=== Activities ===
- a) Rewrite everything in the incremental sync guide from "Incremental Sync Guide" down to "and sync time.", replacing "bandwidth usage" with "network traffic".
- b) According to the incremental sync guide, where does GitBridge store its metadata?

=== Excerpt provided ===
┄┄┄┄┄┄┄┄┄┄

Skip to content

Incremental Sync Guide

Incremental synchronization is one of GitBridge's most powerful features, allowing you to sync only changed files after the initial download. This significantly reduces bandwidth usage and sync time.

How Incremental Sync Works

Overview

Instead of downloading all files every time, GitBridge:

  1. Tracks file metadata - Stores SHA hashes and timestamps
  2. Compares with remote - Checks which files changed
  3. Downloads only changes - Transfers only modified files
  4. Updates metadata - Saves new state for next sync
graph LR
    A[Remote Repository] --> B[Get File List]
    B --> C[Compare SHA Hashes]
    C --> D{Files Changed?}
    D -->|Yes| E[Download Changed Files]
    D -->|No| F[Skip File]
    E --> G[Update Local Files]
    G --> H[Save Metadata]
    F --> H

Metadata Storage

GitBridge stores metadata in a hidden .gitbridge directory:

Text Only
1
2
3
4
5
6
7
8
your-repo/
├── .gitbridge/
│   ├── metadata.json      # File hashes and timestamps
│   ├── config.json        # Sync configuration
│   └── cache/            # Temporary files
├── src/
├── docs/
└── README.md

Metadata Structure

JSON
{
  "version": "1.0",
  "repository": {
    "url": "https://github.com/user/repo",
    "ref": "main",
    "last_commit": "abc123def456"

┄┄┄┄┄┄┄┄┄┄

=== Dataset excerpts ===
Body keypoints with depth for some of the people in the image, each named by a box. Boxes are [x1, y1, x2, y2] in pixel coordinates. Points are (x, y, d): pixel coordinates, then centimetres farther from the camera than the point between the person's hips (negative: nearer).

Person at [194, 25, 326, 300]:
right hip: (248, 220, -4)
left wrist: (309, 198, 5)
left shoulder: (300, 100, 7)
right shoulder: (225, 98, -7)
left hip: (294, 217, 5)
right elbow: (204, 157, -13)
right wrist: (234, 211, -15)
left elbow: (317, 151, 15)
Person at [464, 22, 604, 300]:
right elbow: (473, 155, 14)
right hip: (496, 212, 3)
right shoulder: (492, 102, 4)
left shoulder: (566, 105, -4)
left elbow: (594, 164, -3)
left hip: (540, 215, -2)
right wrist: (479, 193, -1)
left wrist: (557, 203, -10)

┄┄┄┄┄┄┄┄┄┄

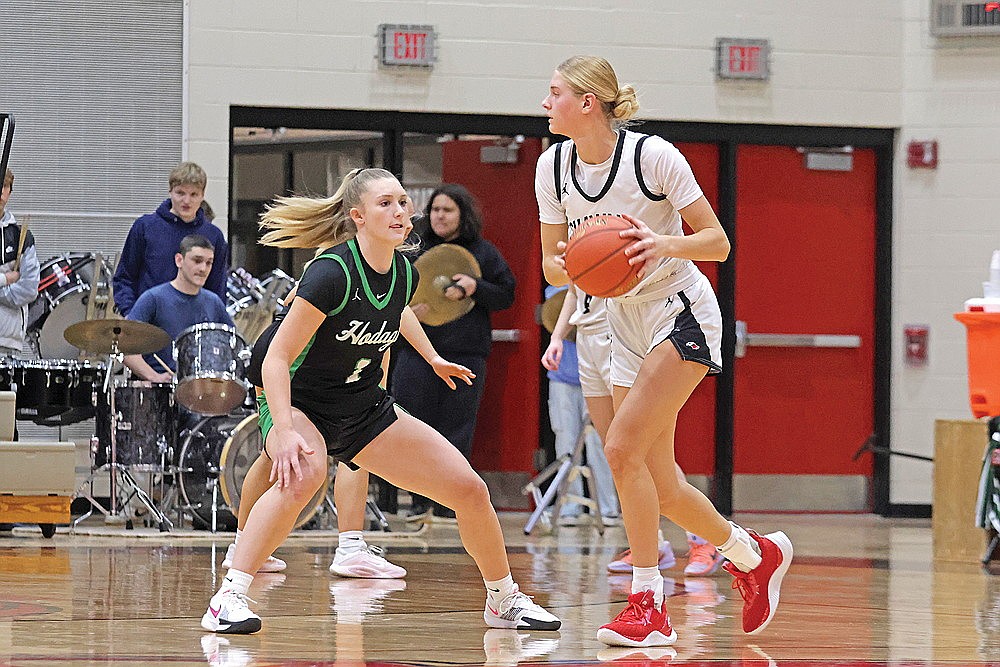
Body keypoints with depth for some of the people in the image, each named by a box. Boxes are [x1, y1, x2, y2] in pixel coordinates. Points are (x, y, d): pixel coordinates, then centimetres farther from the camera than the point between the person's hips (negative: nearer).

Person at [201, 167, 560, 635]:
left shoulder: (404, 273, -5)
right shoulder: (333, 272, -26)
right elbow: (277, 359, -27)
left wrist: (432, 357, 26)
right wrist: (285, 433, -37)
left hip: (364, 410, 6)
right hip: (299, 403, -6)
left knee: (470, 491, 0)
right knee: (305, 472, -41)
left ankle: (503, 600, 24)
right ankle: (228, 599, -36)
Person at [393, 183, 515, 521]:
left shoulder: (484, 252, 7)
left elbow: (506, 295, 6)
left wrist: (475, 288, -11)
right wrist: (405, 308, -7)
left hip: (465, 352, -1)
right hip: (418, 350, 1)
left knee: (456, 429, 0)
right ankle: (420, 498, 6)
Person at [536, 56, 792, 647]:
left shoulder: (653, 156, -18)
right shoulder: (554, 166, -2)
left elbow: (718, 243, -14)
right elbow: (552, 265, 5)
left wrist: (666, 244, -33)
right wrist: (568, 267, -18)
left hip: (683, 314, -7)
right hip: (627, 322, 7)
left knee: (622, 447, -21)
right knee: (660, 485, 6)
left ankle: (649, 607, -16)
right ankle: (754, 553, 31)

┄┄┄┄┄┄┄┄┄┄

=== Answers for this exercise ===
- a)
Incremental Sync Guide

Incremental synchronization is one of GitBridge's most powerful features, allowing you to sync only changed files after the initial download. This significantly reduces network traffic and sync time.

- b) In a hidden .gitbridge directory.